Extract to read =
__________________________________________________
The older I get, the fewer Effs I give! Words of wisdom, JB. 

Live and be well - H

----------


## Shadowlight

To come to terms with death, now that's when one can truly live. 

If I was there I would learn how to rock climb

----------


## Delta40

Everything with a pinch of salt

----------


## tailor STATELY

(... I like Herbert.)

Enjoyed your poem... your usual razor-sharp wit.

"I cowered as a child of the Cold War
The nuclear bombs were coming,"

Too close to the mark for me: A poem I wrote not too long ago of childhood angst during the '50's - '60's you might enjoy:

*NW 107th Street (Off 9th Avenue NW), Seattle


Mint countertops were a sign of the times;

not that ours were - I don't remember

Peppermint in the garden; strawberries 

and buttercups; a tall foxglove and ferns

One neighbor had a nuke shelter built; duck 

and cover drills at Crown Hill school paled the

innocent light of impressible youth

An escape through the stinging nettles down 

to the shore helped shape an identity 

impervious to the daily fallout

7/9/2015*

Ta ! _(short for tarradiddle)_,
tailor

----------


## tonywalt

Love this

----------


## tailor STATELY

_"That we need a new plague"_... beware of what you wish for... most prescient however.
__________________________________________________
The problem = Print the forum thread above word for word, from "The older I" to "can truly live.".
__________________________________________________
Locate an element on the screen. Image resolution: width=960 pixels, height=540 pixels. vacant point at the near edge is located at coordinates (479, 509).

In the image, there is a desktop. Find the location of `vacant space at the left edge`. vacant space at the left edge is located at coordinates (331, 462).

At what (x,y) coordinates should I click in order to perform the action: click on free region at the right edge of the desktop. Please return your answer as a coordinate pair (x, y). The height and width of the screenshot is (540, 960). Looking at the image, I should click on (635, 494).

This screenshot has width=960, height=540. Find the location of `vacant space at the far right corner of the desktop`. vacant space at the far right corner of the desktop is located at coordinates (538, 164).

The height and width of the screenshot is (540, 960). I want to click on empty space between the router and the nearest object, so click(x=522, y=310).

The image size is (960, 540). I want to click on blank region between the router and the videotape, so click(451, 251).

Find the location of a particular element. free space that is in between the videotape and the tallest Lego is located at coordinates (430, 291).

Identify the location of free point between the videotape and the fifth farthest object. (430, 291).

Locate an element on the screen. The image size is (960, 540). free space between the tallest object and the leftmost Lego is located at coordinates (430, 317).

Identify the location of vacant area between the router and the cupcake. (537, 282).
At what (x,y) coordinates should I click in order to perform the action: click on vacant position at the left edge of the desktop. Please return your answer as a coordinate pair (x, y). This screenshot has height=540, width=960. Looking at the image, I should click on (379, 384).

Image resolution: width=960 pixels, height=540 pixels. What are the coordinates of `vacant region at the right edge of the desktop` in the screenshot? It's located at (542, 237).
__________________________________________________
Exercise response =
The older I get, the fewer Effs I give! Words of wisdom, JB. 

Live and be well - H

----------


## Shadowlight

To come to terms with death, now that's when one can truly live.